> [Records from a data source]
******************************

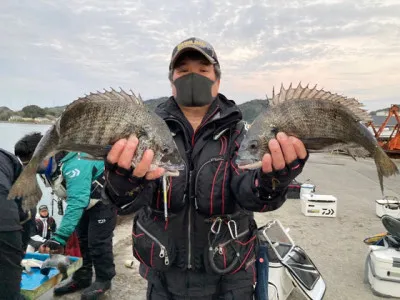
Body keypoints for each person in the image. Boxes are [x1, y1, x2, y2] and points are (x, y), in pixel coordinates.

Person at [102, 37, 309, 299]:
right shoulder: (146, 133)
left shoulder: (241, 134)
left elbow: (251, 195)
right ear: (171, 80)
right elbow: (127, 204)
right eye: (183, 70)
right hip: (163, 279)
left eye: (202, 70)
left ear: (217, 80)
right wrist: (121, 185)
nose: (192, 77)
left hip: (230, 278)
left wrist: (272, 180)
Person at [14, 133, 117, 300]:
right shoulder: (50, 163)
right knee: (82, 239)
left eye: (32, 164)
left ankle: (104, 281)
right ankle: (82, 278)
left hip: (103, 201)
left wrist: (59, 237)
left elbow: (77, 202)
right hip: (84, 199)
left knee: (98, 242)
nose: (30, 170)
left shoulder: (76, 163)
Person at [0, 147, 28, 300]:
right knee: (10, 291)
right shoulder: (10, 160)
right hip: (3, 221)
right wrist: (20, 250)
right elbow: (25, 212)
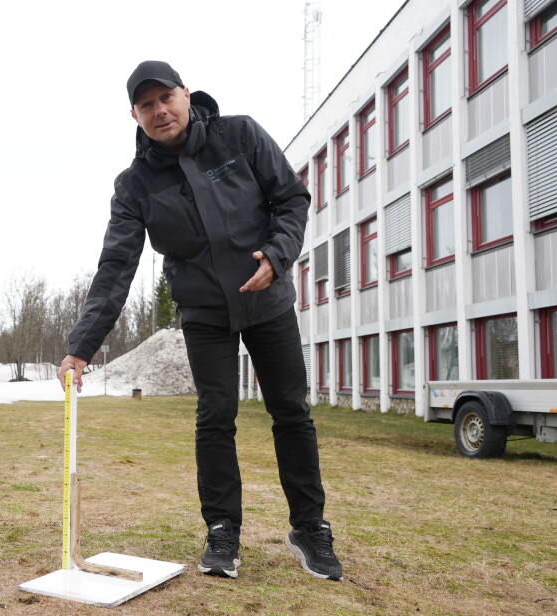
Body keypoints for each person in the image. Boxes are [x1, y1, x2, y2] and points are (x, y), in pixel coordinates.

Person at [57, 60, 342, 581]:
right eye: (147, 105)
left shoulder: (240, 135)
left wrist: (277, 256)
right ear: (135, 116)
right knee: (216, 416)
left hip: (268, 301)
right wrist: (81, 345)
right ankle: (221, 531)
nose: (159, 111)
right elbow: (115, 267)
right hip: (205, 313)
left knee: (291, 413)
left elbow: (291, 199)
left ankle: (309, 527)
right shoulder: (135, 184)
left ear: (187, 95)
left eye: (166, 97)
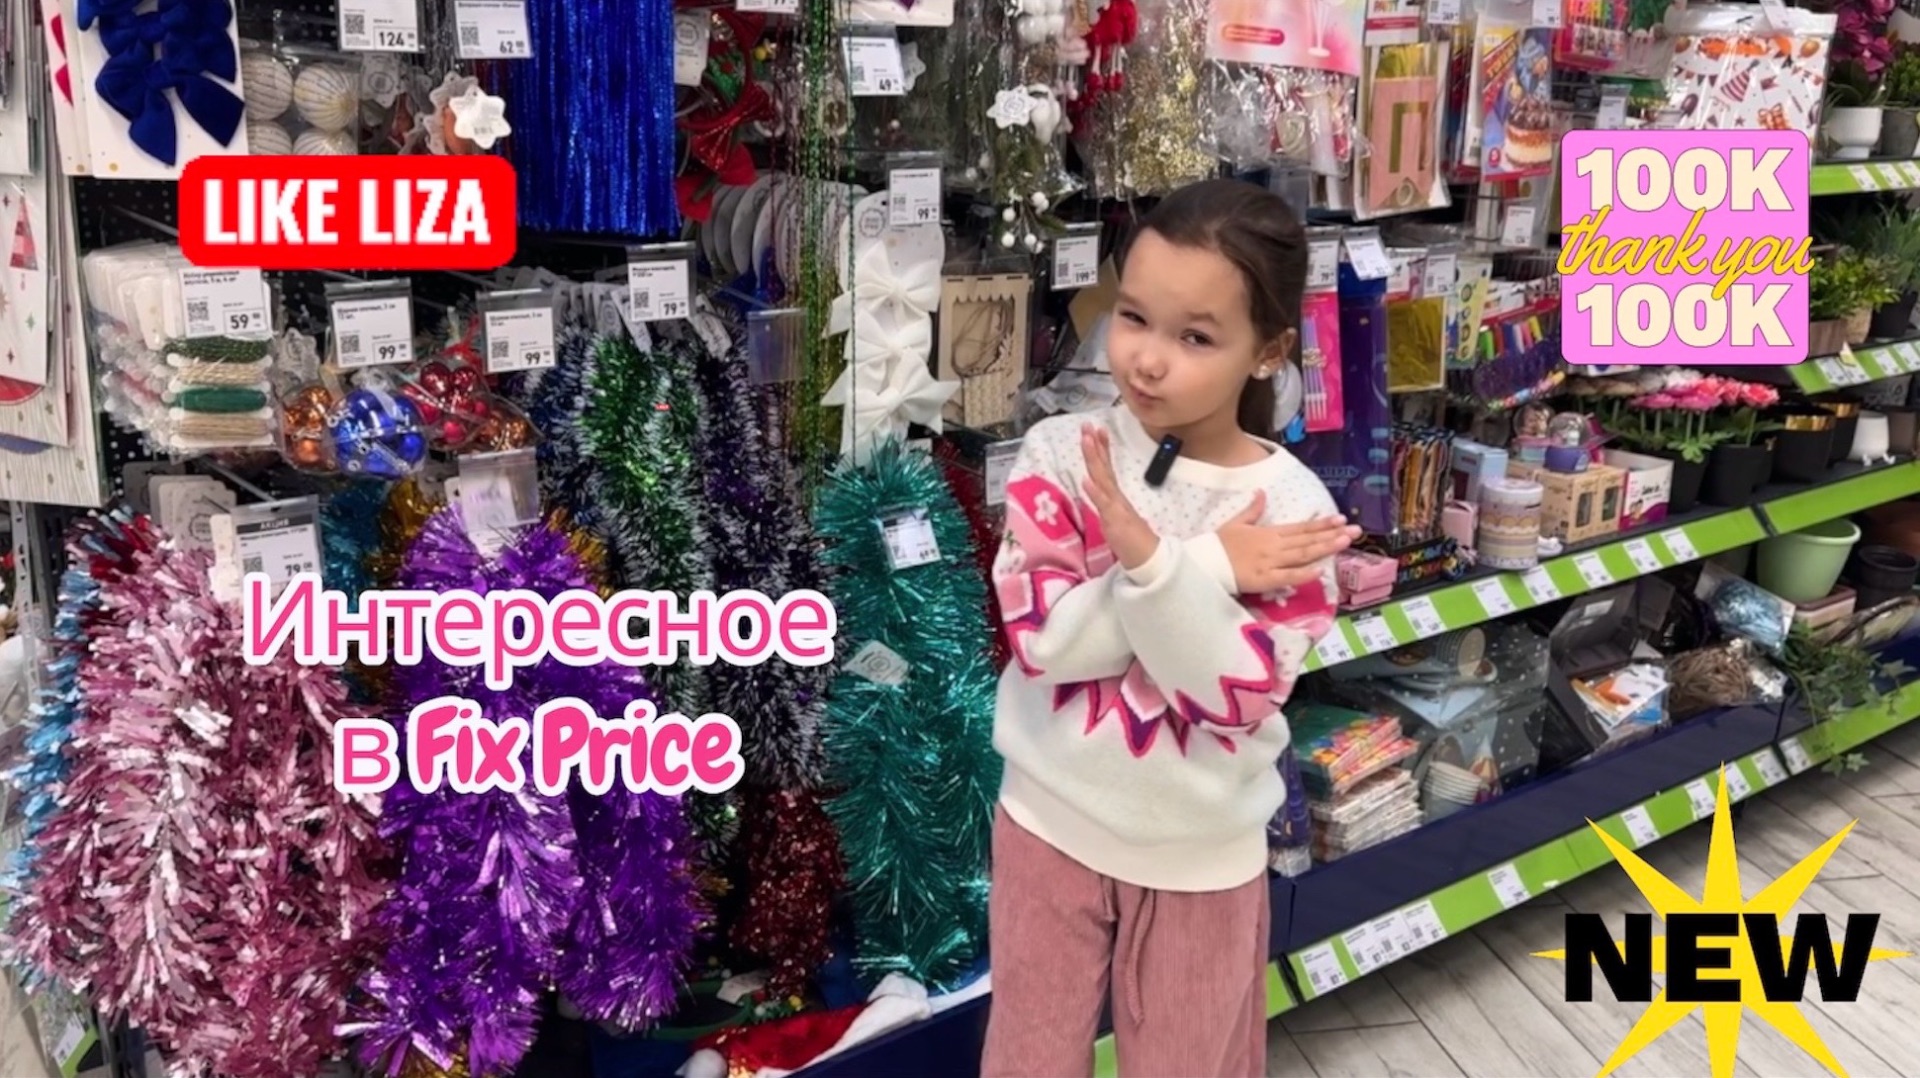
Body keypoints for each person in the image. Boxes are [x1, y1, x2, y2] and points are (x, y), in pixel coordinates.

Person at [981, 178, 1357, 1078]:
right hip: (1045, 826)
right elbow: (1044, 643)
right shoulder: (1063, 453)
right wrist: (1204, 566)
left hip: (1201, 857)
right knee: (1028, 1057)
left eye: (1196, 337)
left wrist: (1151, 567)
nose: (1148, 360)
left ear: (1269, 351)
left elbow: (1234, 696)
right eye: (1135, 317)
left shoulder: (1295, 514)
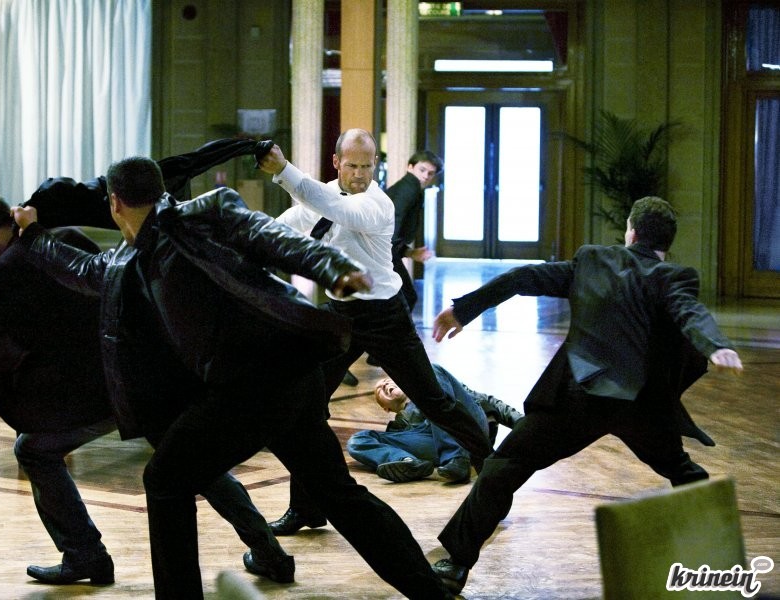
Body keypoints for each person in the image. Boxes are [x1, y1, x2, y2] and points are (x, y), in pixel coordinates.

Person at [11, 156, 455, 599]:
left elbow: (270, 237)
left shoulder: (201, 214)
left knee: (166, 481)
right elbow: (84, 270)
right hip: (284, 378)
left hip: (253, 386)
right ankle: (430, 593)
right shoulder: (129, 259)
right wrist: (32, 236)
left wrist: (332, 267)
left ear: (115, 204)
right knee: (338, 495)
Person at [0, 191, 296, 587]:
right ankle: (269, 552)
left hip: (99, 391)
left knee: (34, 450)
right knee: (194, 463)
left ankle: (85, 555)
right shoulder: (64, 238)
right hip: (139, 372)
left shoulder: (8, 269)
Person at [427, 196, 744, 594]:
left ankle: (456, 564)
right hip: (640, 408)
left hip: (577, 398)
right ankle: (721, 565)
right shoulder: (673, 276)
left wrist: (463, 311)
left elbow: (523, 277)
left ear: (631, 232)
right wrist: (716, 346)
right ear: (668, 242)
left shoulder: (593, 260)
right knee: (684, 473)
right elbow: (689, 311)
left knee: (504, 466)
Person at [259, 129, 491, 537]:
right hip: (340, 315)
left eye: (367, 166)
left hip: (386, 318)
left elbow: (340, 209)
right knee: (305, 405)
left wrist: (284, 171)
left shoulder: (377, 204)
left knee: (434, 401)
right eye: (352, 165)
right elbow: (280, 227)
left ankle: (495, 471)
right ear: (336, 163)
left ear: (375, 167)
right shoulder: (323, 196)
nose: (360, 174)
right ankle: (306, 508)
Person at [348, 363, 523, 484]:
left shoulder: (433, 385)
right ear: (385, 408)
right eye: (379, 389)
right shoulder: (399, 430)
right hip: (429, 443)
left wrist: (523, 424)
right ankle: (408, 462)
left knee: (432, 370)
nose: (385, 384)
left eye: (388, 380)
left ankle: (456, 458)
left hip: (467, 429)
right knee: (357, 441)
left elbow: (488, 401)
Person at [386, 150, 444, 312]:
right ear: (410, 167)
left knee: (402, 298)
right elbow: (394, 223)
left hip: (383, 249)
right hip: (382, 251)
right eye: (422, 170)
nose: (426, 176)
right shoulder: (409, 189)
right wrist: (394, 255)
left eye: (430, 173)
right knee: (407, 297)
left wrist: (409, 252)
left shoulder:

******************************

> [YOUR GOAL] An exact copy is required of the lines from the start of the records above through the line with "right knee: (82, 239)", and only those, without any pictures.

> [EXERCISE SOLUTION]
Body keypoints for each person in the image. Boxes are [x1, y1, x2, y2] and points are (x, y), in pixel coordinates.

Person at [102, 37, 309, 299]:
right shoulder: (146, 133)
left shoulder: (241, 134)
left elbow: (251, 195)
right ear: (171, 80)
right elbow: (127, 204)
right eye: (183, 70)
right hip: (163, 279)
left eye: (202, 70)
left ear: (217, 80)
right wrist: (121, 185)
nose: (192, 77)
left hip: (230, 278)
left wrist: (272, 180)
Person at [14, 133, 117, 300]:
right shoulder: (50, 163)
right knee: (82, 239)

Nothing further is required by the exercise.